The net result? In October 2022, each short-term rental property in the U.S. received an average of 6% fewer nights booked, said Mr. Lane.
The supply increase has multiple causes. Taylor Marr, an economist at real-estate brokerage firm Redfin, notes that during the pandemic, demand for second homes pretty much doubled. But, Mr. Marr says, “as the overall housing market has started to cool because of the economy tightening up, that has impacted sellers who would list their houses for sale. To hold on to their low interest rates, they are saying, ‘Why not rent the house?’ ”
There are also second-home owners who bought properties before the pandemic who have decided that now is the time to enter the vacation rental pool. “We hear these stories every single day,” says Brian Egan, co-founder and CEO of Evolve, a vacation-rental management and hospitality company. “All this inventory that has been sitting there is being brought into the short-term rental market now.”
Mr. Egan believes it is a combination of people whose finances are strained by inflation seeing where they can create income and people not wanting their properties to sit empty because it feels wasteful.
As economic headwinds continue to blow, it isn’t just second-home owners that are eyeing the vacation-rental market as a way to weather the storm. Starting last summer, any time Los Angeles-based screenwriter Leslie Rathe traveled for a week or more, she considered renting out her primary house, a three-bedroom, three-bathroom 1920s Spanish bungalow in Larchmont Village, a quaint neighborhood tucked in the middle of Los Angeles. Her home is listed on Onefinestay, a luxury home and villa rental company with a global portfolio of 5,000 rentals. Ms. Rathe’s asking price starts at $770 per night.

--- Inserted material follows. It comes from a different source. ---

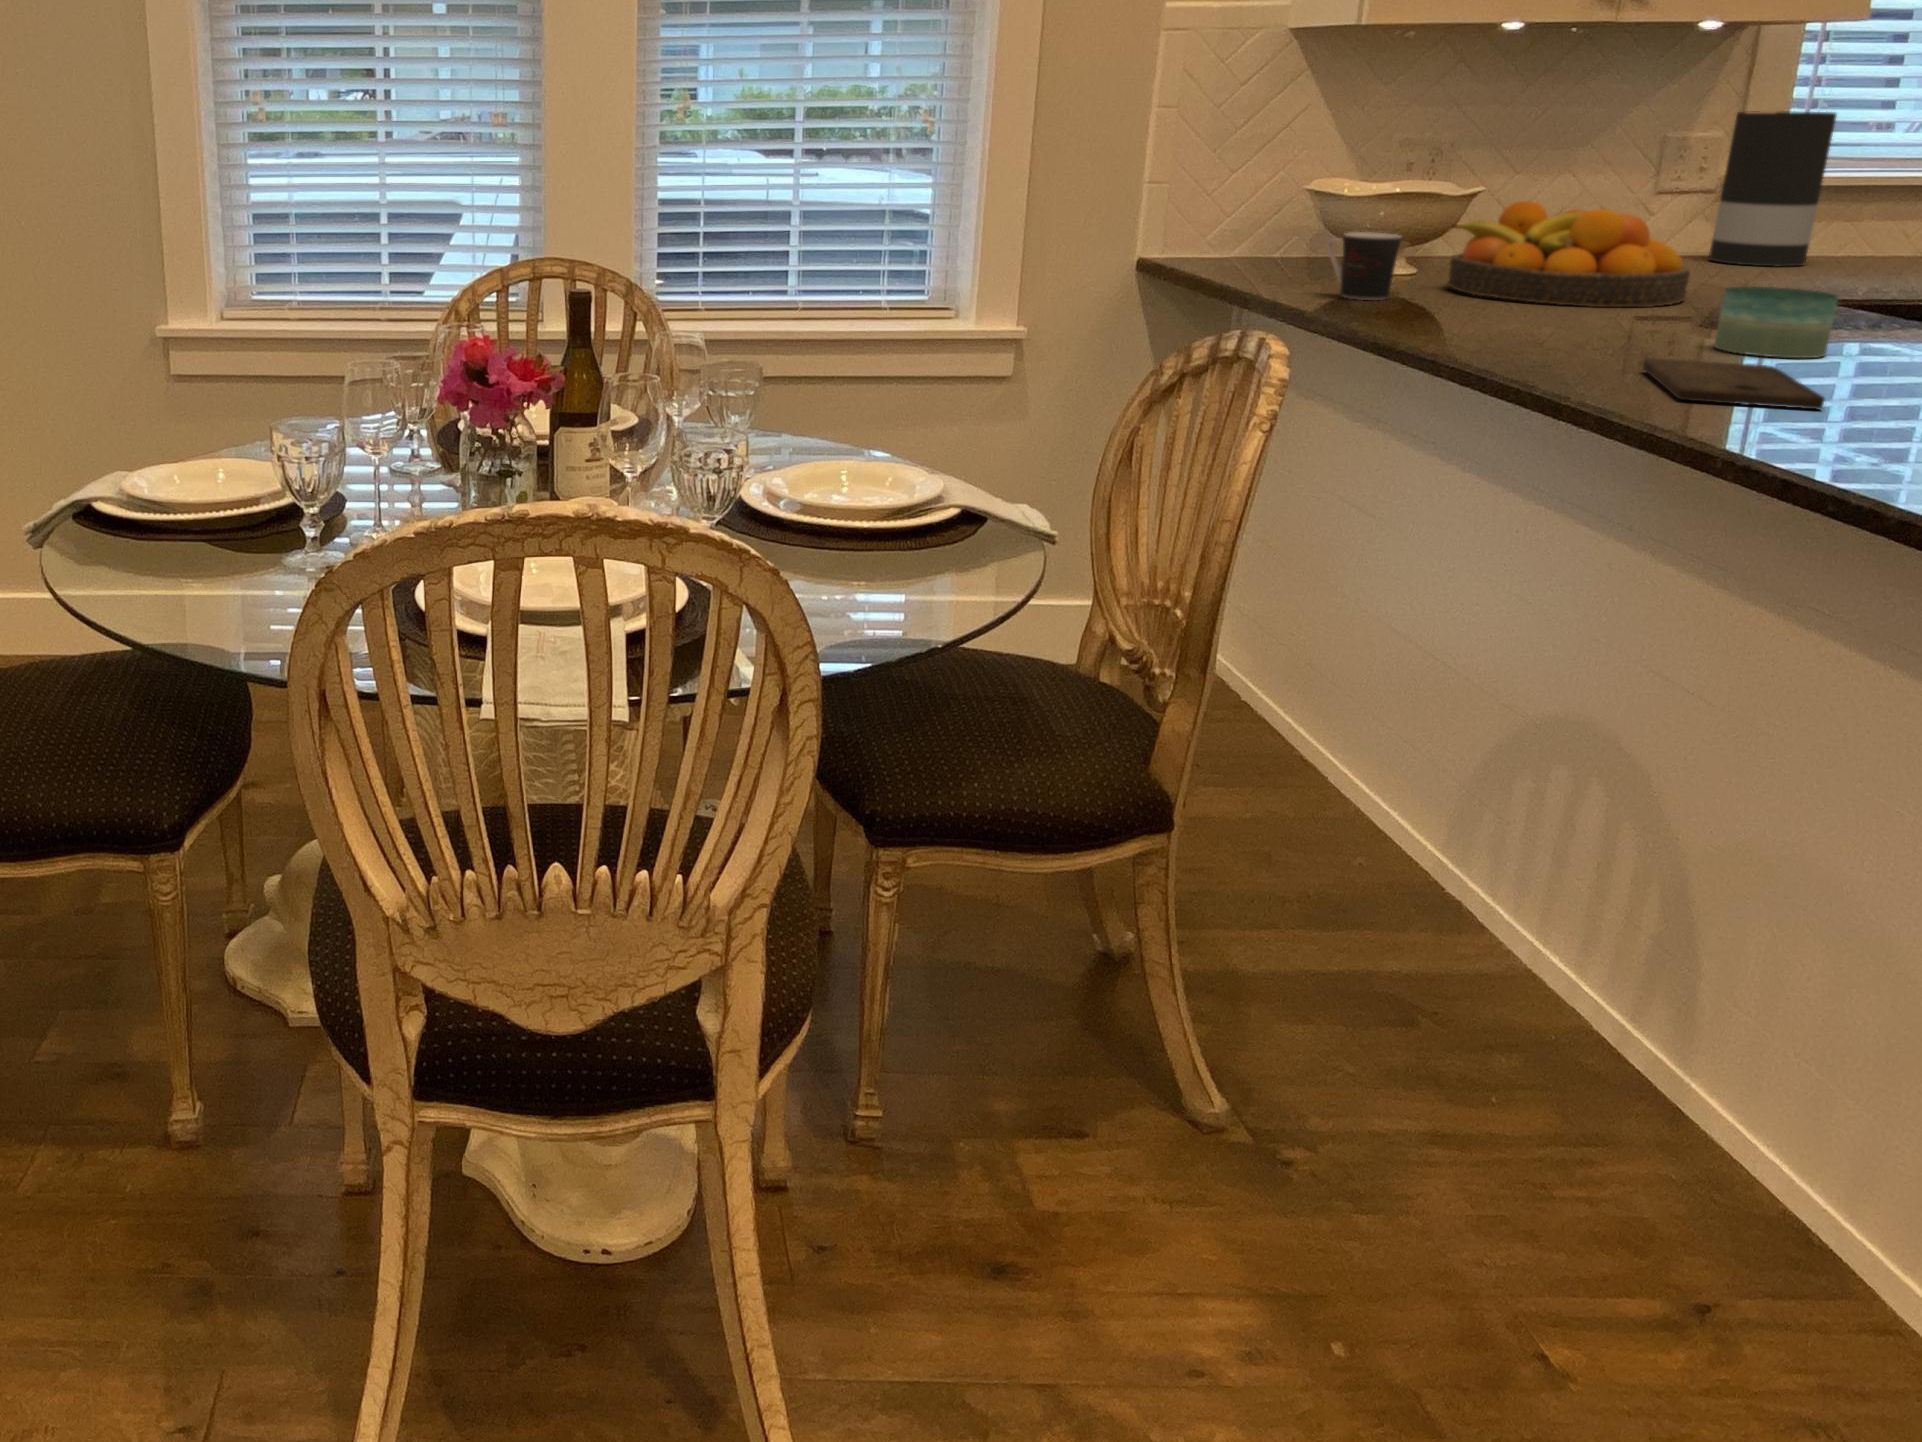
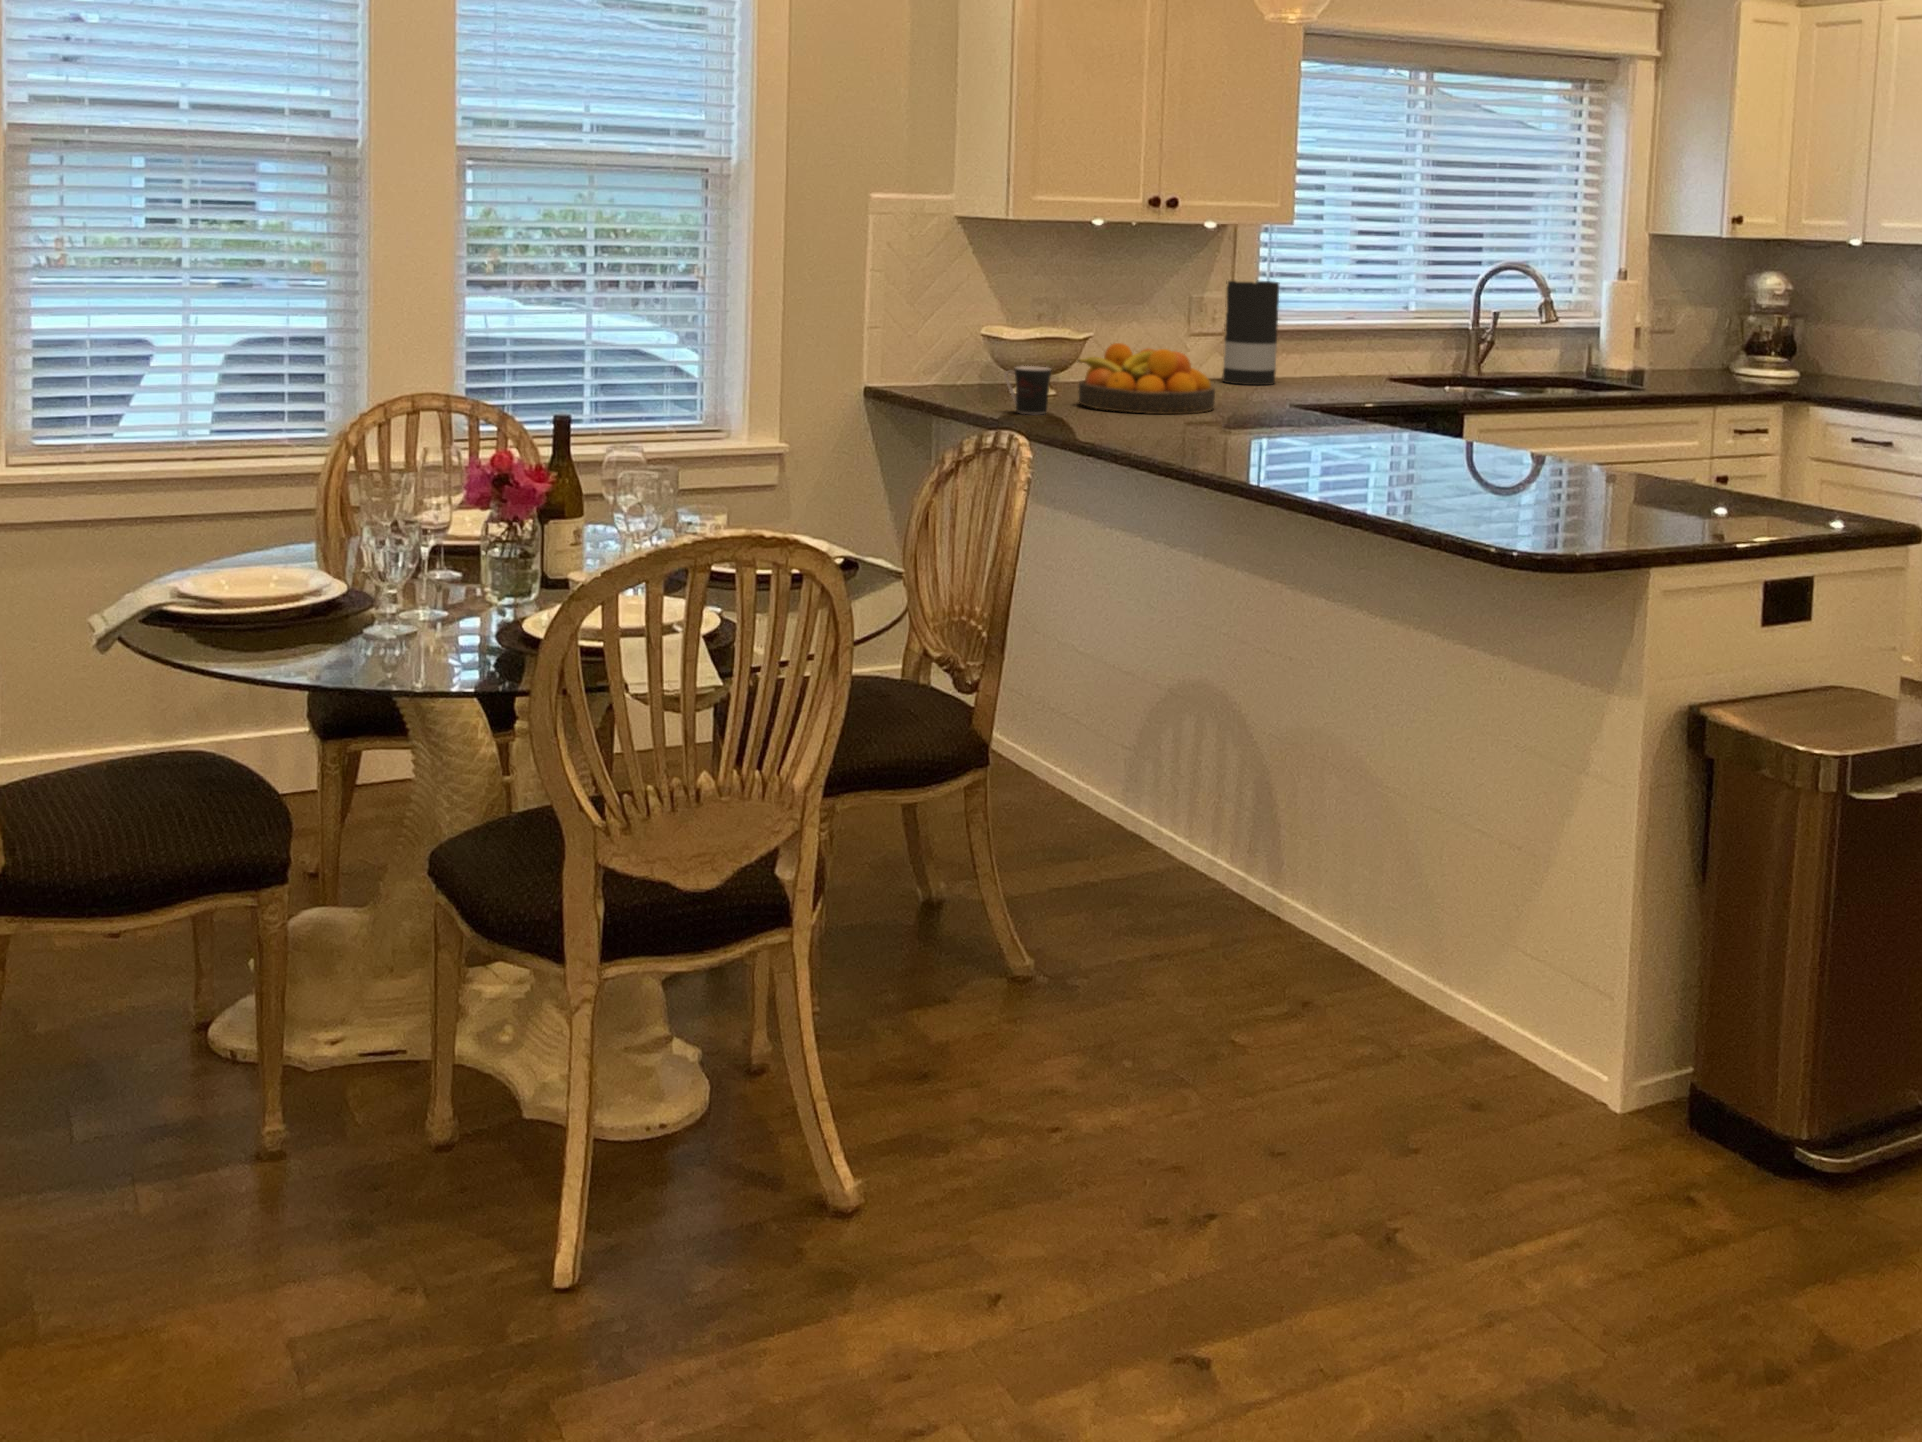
candle: present [1714,287,1838,358] -> none [1234,397,1289,439]
cutting board: present [1643,358,1824,409] -> none [1201,442,1287,464]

“We don’t need to rent out the property, but with the economy the way it is right now, I’d be lying to say we weren’t renting it out to make some extra income,” says Ms. Rathe. She and her husband, who works in marketing, are both in their 40s and have owned their house for a decade.
“Owners who want to succeed in a market this complex and competitive need to master three key areas: reach, conversion, and experience,” says Evolve’s Mr. Egan. He explains that reach, or how many guests see a listing, is driven by marketplace algorithms. Conversion, or how many lookers turn into bookers, is influenced by the quality and competitiveness of the listing. And experience is how guests feel about their stay.
Lilly Lazarus in Houston has been working on conversion: She reduced her properties’ nightly pricing and minimum-duration periods, which she says has been helpful. Fiona Burbank in Palm Desert has also dropped her nightly rate. She has been trying to boost her reach by updating her marketplace listings with more photos, and she has also been promoting her properties’ Instagram accounts, which she says has led to booking inquiries. In an effort to up her hospitality game, she has decorated for the holidays.
Mr. Egan says, “I think we can all agree that the next four to six quarters, through the end of 2023, we should be prepared for a down market. This could actually drive more homeowners into the market as they seek to monetize vacation properties and turn them from simply an expensive item into an income-producing asset.”